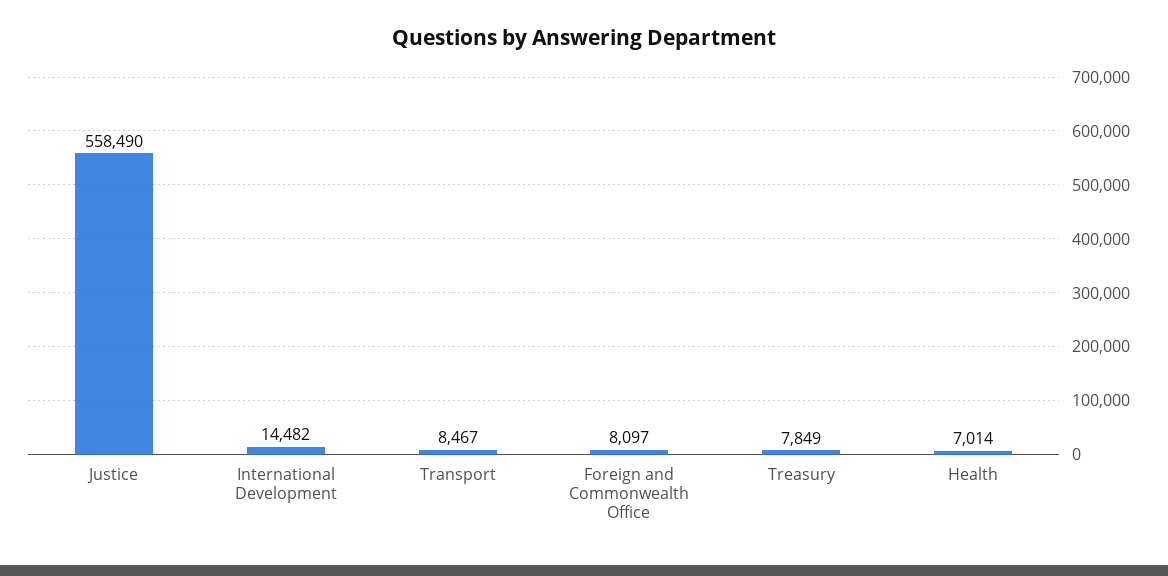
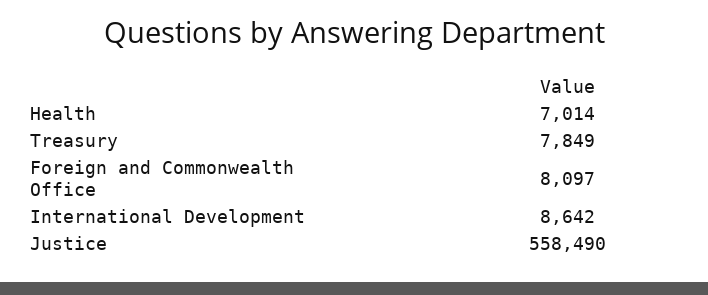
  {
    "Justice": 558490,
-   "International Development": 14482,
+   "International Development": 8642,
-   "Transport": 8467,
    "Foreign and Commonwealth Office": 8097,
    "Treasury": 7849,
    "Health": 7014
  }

........

→ Exercise description:
Transcribe the data exactly, minus any images.

→ Task solution:
  {
    "Justice": 558490,
-   "International Development": 14482,
+   "International Development": 8642,
-   "Transport": 8467,
    "Foreign and Commonwealth Office": 8097,
    "Treasury": 7849,
    "Health": 7014
  }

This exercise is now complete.